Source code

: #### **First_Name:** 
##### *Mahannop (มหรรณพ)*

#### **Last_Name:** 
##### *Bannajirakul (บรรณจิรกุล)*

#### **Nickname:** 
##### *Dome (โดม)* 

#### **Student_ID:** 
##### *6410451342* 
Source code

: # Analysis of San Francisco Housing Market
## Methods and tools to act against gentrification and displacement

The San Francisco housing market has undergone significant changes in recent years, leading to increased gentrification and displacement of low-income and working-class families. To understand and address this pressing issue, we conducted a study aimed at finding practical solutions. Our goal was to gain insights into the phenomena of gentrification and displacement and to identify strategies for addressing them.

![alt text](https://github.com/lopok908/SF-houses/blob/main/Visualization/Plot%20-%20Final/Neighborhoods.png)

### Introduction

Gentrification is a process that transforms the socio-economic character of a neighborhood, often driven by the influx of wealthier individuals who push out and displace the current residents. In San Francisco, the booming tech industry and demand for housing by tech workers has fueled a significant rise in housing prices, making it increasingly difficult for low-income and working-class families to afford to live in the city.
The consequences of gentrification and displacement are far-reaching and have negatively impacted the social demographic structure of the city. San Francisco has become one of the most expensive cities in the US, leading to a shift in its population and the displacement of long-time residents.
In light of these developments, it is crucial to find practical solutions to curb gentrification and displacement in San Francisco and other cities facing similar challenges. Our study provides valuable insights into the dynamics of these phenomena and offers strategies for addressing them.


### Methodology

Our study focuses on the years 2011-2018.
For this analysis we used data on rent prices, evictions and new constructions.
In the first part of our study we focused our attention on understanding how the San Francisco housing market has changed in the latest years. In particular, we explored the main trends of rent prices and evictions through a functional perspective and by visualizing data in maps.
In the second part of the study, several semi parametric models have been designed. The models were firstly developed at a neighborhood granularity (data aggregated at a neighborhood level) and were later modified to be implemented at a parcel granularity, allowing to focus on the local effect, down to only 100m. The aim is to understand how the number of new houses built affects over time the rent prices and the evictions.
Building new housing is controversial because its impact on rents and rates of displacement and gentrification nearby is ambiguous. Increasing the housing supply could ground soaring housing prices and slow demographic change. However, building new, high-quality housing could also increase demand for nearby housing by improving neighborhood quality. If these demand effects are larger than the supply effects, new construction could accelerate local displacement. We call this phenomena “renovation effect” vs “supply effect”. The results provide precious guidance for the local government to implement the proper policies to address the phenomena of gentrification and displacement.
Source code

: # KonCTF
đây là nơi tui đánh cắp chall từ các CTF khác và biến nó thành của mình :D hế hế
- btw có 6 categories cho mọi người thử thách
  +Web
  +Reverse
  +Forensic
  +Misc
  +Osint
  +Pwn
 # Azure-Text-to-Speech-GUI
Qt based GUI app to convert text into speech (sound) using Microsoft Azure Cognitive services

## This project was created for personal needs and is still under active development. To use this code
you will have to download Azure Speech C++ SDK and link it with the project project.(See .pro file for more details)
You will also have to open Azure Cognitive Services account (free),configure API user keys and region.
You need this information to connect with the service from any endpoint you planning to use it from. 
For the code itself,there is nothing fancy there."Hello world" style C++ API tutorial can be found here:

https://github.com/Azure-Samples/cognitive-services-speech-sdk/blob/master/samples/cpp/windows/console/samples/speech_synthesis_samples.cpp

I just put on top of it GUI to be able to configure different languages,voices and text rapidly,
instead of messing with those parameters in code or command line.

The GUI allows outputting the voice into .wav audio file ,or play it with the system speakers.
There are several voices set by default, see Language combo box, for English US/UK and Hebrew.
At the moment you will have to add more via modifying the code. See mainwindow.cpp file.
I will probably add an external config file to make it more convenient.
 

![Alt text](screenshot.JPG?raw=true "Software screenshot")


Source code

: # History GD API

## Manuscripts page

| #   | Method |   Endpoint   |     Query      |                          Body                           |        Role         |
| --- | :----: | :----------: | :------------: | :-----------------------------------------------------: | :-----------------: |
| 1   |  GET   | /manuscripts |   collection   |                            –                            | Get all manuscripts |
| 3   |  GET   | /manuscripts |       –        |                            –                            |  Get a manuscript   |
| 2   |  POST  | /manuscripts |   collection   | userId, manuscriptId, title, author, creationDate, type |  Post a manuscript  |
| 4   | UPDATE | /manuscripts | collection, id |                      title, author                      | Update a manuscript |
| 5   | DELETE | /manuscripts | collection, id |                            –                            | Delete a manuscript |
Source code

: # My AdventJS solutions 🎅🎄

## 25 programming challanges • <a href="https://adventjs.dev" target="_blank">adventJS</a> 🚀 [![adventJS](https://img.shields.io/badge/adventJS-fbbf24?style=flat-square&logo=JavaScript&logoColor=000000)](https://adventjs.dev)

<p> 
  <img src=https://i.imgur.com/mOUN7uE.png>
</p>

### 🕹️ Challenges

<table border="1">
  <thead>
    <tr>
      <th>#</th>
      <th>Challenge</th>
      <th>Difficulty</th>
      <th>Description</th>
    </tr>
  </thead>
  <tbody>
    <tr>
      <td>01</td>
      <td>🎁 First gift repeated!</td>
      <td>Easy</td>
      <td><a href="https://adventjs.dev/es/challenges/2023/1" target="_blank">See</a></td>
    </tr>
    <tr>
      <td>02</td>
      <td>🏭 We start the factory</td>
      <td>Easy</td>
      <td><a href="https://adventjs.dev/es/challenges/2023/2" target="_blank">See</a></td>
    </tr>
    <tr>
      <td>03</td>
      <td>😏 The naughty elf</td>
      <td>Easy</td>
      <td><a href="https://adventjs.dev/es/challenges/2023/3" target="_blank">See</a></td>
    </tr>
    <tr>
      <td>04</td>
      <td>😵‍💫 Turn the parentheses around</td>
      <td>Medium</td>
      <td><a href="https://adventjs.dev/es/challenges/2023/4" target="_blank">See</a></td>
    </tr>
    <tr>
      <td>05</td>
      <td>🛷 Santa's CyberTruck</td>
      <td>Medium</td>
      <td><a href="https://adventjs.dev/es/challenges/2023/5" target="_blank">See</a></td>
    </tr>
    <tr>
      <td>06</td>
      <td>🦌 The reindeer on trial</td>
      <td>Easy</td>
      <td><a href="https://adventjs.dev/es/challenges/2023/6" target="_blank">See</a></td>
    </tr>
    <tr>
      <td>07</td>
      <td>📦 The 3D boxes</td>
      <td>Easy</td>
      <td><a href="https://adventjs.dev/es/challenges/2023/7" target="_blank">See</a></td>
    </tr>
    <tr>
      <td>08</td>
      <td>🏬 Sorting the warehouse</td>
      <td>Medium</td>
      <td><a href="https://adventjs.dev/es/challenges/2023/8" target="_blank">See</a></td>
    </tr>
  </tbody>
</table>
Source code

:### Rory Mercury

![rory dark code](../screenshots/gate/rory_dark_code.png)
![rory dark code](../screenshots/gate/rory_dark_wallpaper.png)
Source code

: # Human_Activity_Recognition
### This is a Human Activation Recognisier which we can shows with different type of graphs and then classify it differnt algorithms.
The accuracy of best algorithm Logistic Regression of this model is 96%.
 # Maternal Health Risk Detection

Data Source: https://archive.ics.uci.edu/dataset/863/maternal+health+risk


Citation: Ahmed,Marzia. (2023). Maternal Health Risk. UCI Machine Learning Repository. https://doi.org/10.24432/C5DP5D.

=======

WHAT YOU ARE ASKED TO DO
In the records above, find each line with the word "configure" and copy it.

EXERCISE ANSWER
You will also have to open Azure Cognitive Services account (free),configure API user keys and region.
I just put on top of it GUI to be able to configure different languages,voices and text rapidly,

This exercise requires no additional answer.